The Board of Directors, through the Risk Management Committee (RMC), provides the oversight over the company’s risk management activities and policies that governs the management of risks.
Meralco’s Executive Management, led by its Chief Executive Officer, is the primary responsible for the implementation of risk management procedures and activities within the respective business processes. They are responsible for direction setting and strategic decision making.
The Chief Risk Officer (CRO) of the company, assisted by the Enterprise-Wide Risk Management (EWRM) office, leads the implementation of the ERM Policies and initiatives to integrate risk management practices into the strategic and operational processes of the company.
Executive Management appoints Risk Owners for each of the key enterprise risks who will be responsible for further analysis and monitoring the assigned risks.

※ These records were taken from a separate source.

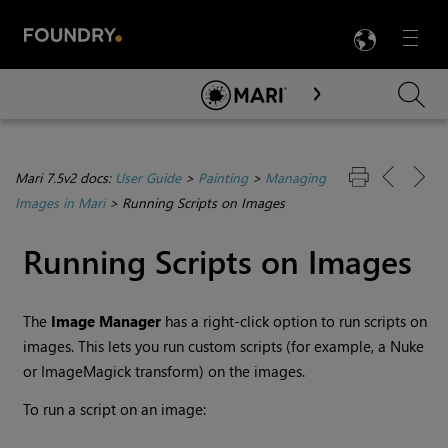
LANG
Menu

Skip To Main Content
Mari 7.5v2 docs:
User Guide
>
Painting
>
Managing
Images in Mari
>
Running Scripts on Images
Running Scripts on Images
The
Image
Manager
has a right-click option to run scripts on
images. This lets you run custom scripts (for example, a Nuke
or ImageMagick transform) on the images.
To run a script on an image:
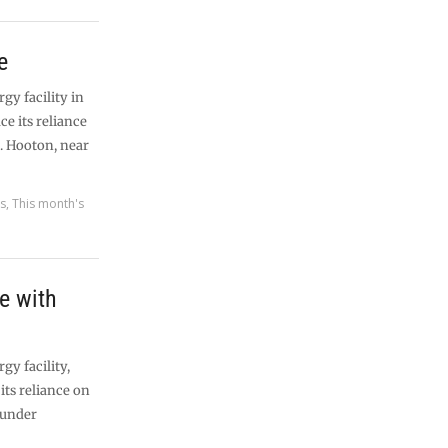
e
y facility in
ce its reliance
l. Hooton, near
es
,
This month's
e with
y facility,
its reliance on
s under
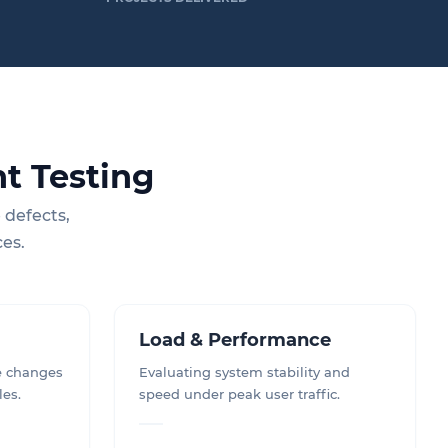
t Testing
 defects,
ces.
Load & Performance
e changes
Evaluating system stability and
les.
speed under peak user traffic.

They are also responsible for selecting and implementing the appropriate risk response strategies and action plans.
Internal Audit is responsible for the conduct of independent validation of the risk management processes and activities of the company.
Meralco Group Risk Management Process
Meralco Group ERM also adopted the ISO 31000 risk management process in identifying, assessing and treating risks. One Meralco Risk Management Process shall include the communication of the risks through risk reporting dashboards or by incorporating the risk information into the operational reports of the different business units.
Key Enterprise Risks
The following are the key enterprise risks of the Company: Regulatory and Compliance Risks, Strategic and Corporate Risks, Financial Risks, and Operational Risks.